Here's a Forbes article (with dynamically generated /?sh=... tracker suffix).

I find this dynamically generated suffix to be rather questionable, so simply read the same article captured on archive.today, while still having the tracker prefix is still better because this is a “static” capture. Even if it were somehow still “active”, at least the tracker would be the same for all viewing this article via archive.today.

This defeats the pragmatic definition of online tracking — what's the use of a tracker if everyone has the same one?
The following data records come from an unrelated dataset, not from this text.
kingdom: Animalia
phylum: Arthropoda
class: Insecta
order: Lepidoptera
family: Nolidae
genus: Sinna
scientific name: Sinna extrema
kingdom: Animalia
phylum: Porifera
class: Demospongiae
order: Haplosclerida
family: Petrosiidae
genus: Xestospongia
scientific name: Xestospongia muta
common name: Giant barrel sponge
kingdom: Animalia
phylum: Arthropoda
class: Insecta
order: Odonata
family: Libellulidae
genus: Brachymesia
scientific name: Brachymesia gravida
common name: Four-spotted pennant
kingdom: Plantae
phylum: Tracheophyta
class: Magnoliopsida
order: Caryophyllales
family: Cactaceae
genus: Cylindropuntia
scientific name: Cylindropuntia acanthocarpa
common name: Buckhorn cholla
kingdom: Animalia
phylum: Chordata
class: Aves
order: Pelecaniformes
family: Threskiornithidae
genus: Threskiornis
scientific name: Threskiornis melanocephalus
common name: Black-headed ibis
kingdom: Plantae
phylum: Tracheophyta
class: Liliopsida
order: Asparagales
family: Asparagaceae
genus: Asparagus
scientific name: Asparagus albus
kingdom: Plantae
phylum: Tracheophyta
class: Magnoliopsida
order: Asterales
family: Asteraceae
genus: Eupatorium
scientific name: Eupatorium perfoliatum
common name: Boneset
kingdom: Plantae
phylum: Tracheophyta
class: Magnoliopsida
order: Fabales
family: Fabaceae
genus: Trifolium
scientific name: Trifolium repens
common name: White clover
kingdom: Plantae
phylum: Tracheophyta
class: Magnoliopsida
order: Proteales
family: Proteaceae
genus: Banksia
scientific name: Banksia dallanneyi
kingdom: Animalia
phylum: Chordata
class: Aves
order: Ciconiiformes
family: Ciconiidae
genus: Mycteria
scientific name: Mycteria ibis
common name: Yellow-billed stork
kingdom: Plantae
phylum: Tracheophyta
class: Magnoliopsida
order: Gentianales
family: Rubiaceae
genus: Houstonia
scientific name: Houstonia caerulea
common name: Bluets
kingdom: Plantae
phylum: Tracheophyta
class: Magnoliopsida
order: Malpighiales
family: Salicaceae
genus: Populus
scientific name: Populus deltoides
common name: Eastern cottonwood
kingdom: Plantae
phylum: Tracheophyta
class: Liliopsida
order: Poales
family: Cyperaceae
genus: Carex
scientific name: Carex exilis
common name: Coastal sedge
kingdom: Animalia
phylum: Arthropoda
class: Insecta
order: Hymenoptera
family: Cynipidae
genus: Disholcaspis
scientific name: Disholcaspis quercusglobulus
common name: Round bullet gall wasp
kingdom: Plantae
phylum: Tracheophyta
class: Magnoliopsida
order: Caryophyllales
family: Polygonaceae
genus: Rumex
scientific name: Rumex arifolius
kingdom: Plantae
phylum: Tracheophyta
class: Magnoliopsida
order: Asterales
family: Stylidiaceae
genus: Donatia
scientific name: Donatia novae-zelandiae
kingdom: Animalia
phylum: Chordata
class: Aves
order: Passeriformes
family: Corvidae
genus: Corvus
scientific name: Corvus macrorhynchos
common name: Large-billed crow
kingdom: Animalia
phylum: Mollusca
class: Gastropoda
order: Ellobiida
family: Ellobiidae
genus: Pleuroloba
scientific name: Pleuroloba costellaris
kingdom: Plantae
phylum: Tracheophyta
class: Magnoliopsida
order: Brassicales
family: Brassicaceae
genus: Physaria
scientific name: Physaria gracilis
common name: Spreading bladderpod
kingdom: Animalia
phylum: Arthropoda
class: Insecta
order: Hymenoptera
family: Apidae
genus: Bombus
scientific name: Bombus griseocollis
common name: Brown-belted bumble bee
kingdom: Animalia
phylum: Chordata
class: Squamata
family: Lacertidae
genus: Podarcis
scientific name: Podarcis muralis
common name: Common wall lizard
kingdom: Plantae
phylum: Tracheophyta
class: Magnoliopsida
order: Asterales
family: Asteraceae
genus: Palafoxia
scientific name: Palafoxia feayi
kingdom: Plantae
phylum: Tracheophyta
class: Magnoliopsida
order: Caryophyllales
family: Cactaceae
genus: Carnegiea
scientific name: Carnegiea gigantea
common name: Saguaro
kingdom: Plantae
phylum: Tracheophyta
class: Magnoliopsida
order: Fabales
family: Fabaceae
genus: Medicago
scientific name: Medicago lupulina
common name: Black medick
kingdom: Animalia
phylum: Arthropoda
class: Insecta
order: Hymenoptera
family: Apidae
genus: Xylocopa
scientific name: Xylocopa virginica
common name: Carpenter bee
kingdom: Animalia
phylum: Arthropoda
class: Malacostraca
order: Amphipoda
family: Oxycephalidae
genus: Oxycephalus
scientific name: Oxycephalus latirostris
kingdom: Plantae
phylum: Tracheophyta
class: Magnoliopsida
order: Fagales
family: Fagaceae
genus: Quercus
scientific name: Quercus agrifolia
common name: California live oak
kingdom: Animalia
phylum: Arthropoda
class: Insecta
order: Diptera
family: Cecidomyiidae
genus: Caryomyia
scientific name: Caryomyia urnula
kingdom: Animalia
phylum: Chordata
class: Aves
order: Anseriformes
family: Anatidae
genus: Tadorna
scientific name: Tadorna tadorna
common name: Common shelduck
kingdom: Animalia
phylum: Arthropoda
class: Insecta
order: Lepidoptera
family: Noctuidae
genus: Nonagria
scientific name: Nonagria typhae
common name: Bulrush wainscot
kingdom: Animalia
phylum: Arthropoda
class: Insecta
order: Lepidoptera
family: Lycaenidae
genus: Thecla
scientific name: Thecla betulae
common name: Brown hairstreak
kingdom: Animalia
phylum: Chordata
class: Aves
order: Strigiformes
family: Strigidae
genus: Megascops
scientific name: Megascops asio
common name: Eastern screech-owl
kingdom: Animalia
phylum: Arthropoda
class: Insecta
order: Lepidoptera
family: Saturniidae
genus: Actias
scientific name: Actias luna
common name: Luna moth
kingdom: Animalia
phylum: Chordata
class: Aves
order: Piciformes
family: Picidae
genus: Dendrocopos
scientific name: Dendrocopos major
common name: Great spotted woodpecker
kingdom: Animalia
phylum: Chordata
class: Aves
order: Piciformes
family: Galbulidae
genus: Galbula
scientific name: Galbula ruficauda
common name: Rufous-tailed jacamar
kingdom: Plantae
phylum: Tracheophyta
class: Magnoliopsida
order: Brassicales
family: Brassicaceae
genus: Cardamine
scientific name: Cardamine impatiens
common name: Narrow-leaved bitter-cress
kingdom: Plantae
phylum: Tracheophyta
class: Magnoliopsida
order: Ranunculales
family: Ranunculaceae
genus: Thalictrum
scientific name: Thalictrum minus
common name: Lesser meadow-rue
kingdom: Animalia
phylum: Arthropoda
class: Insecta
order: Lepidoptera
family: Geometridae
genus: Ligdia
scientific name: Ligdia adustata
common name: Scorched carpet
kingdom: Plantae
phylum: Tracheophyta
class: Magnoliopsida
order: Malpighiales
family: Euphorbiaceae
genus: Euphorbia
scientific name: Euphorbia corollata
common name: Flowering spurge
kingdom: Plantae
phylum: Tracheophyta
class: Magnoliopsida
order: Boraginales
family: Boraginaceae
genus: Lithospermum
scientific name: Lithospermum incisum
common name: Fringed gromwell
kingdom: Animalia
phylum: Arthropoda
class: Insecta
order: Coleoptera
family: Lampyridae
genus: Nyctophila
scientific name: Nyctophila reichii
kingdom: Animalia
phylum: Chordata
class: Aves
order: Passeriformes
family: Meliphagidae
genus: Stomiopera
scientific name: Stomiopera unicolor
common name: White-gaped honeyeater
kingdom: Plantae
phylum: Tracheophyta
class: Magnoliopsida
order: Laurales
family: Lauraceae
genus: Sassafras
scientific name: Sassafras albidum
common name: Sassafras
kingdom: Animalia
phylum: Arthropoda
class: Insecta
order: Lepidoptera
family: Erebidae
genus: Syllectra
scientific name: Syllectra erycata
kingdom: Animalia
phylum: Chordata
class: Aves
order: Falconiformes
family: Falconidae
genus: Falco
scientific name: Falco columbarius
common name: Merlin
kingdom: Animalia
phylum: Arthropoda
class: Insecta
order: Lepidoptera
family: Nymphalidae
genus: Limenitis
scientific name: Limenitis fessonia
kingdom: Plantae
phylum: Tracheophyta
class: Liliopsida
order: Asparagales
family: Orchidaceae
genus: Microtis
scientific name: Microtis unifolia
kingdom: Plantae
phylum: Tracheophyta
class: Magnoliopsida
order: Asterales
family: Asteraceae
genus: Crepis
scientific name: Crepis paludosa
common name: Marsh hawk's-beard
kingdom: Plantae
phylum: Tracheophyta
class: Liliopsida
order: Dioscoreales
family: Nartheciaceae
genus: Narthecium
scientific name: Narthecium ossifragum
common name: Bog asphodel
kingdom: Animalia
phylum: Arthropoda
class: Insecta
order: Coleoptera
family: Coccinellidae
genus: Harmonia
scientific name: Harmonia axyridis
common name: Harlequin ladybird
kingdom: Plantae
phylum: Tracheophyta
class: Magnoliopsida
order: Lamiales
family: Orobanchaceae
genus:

Basically, the “I'm Spartacus” film Spartacus or everyone dressing up like V at the end to overthrow the oppressive government in the comic and film are perfect visual metaphors for how online anonymity is supposed to work.

Anyways, you're probably wondering: where's the conspiracy part of Mitre?

I'm getting to that right now.

The unsolved murder of John P. Wheeler III is probably being targeted working for Mitre.

At least this was categorized as a murder on the official papers of authorities, since Wheeler III was Caucasian. (I swear this isn't a bout of superficial wokeism.) Women and people of color tend to get this sort of sus activity as a “suicide” or “accident”... which is what Agent 47 of the Hitman games would never allow to happen, whose canonical MO is to make every contract look like a perfectly normal accident.

I might actually get a kick out of watching this episode of Unsolved Mysteries... because I'm open minded to more than just murders: disappearances also count. I do watch a lot of YouTube channels that dabble in this area, so why not?